The Canadian parliament, Ottawa.

There are many single urban areas with multiple, competing local identities: from the rivalry of Newcastle and Sunderland in Tyne & Wear, to the Wolverhampton residents who resolutely deny that they are part of Birmingham, despite being in the same urban conurbation and sharing a mayor.

However, no division is quite as stark as that of the Ottawa-Gatineau metropolitan area in Canada. Often referred to as the National Capital Region, Ottawa and Gatineau lie directly opposite each other on either side of the Ottawa River, a hundred miles from Montreal, the nearest other significant population centre. Because the conurbation straddles a provincial boundary, the two cities literally speak a different language, with Ottawa in predominantly Anglophone Ontario and Gatineau in Francophone Quebec.

This is reflected in their populations. According to the 2011 census, French was the mother tongue of 77 per cent of those in Gatineau, a percentage maintained by policies intended to keep French as Quebec’s dominant language. Similarly, although Ottawa provides some bilingual services, 68 per cent of its residents are predominantly Anglophone; Franco-Ontarians frequently complain that the city is not officially bilingual.

Although there are similar divided cities, such as the Cypriot capital of Nicosia, Ottawa-Gatineau is unique in that the city was not divided by a war or major political event: its two halves have been part of the same political territory since the British defeated the French in the Battle of the Plains of Abraham in 1759, before either of the cities were even established.

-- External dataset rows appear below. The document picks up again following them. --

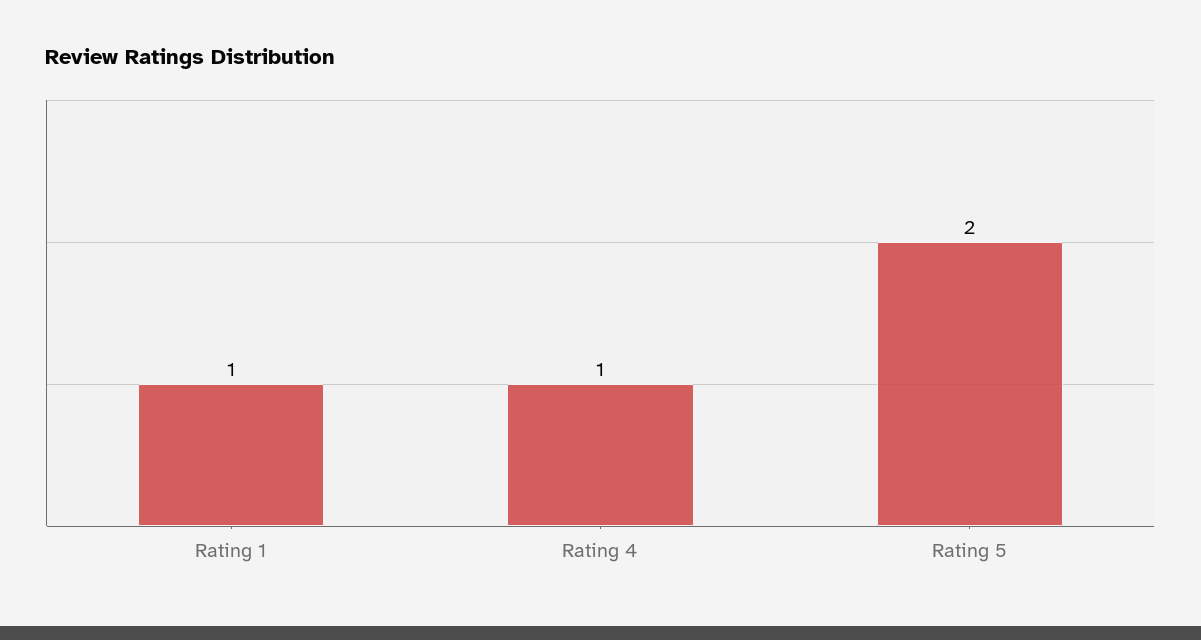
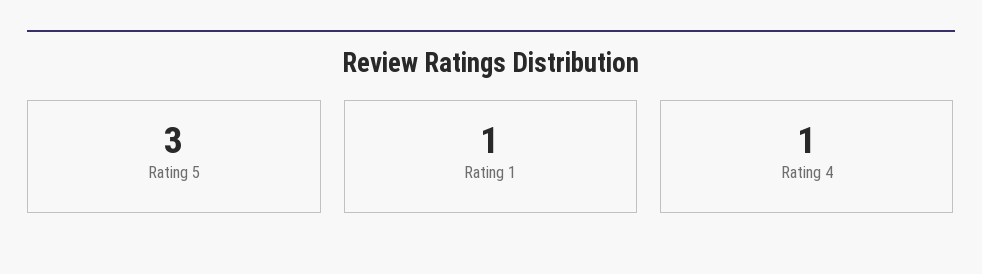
  {
    "Rating 1": 1,
    "Rating 4": 1,
-   "Rating 5": 2
+   "Rating 5": 3
  }

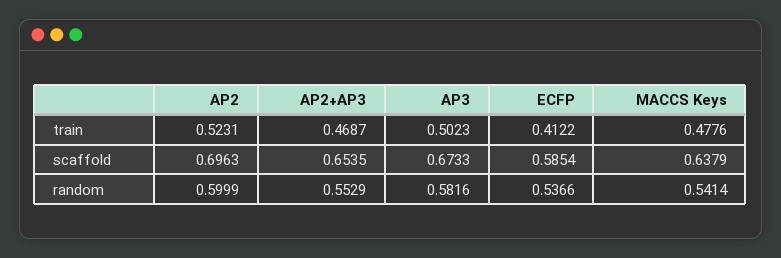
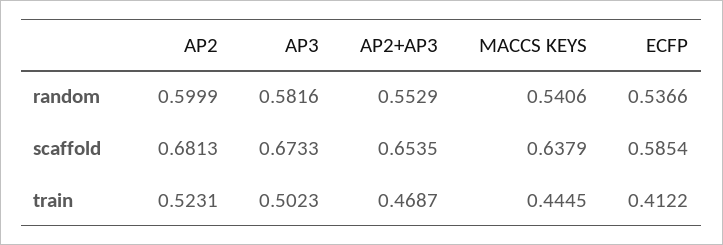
  {
    "AP2": {
      "train": 0.5231,
-     "scaffold": 0.6963,
+     "scaffold": 0.6813,
      "random": 0.5999
    },
    "AP2+AP3": {
      "train": 0.4687,
      "scaffold": 0.6535,
      "random": 0.5529
    },
    "AP3": {
      "train": 0.5023,
      "scaffold": 0.6733,
      "random": 0.5816
    },
    "ECFP": {
      "train": 0.4122,
      "scaffold": 0.5854,
      "random": 0.5366
    },
    "MACCS Keys": {
-     "train": 0.4776,
+     "train": 0.4445,
      "scaffold": 0.6379,
-     "random": 0.5414
+     "random": 0.5406
    }
  }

Indeed, the oldest part of Gatineau is actually an Anglophone settlement with the name of Hull (it was merged into the Gatineau municipality in 2002).


Today, the two cities facing each other across the Ottawa river have separate services, and elect difference mayors to run them: OC Transpo serves Ottawa, the Société de Transport de l’Outaouais (STO) serves  Gatineau, and few tickets are transferrable between the two systems.

OC Transpo is currently constructing a light rail system to many parts of Ottawa; but proposals to expand the route into Gatineau, or to merge the two transport systems have been fraught with obstacles. The City of Ottawa owns a disused railway bridge, connecting the two cities, but arguments about funding and political differences have so far prevented it from being used as part of the light rail extension project.

The divisions between Ottawa and Gatineau are made all the more unusual by the fact that Ottawa is the federal capital of Canada – a country where bilingualism is entrenched in the Charter of Rights & Freedom as a bedrock principle of the Canadian constitution. As a result, while all proceedings within the Canadian legislature are bilingual, this principle of bilingualism is not reflected on the streets surrounding the building.

The inevitable map. Image: Google.

These linguistic, as well as political, differences have been a long-running theme in Canadian politics. Quebec held independence referendums in both 1980 and 1995; in the latter, the separatists were defeated by a margin of less than 0.6 per cent. Quebecois independence would be made all the more humiliating for Canada by the fact it would be losing the Canadian Museum of History in Gatineau, while its parliament was forced to look out across the river at its new neighbours.

While Quebec as a whole only narrowly rejected independence in 1995, 72 per cent of Gatineau residents voted against the separatist proposal. The presence of many federal employees living in the city, who commute to Ottawa, meant that the city was rather unenthusiastic about the prospect of independence.

So, with Quebec nationalism currently at a low ebb, Gatineau seems set to remain a part of Canada – albeit while retaining its independent from the other half of its conurbation, across the river. While recent challenges such as flooding may have been better tackled by a unitary authority, the National Capital Region seems set to remain a tale of two cities.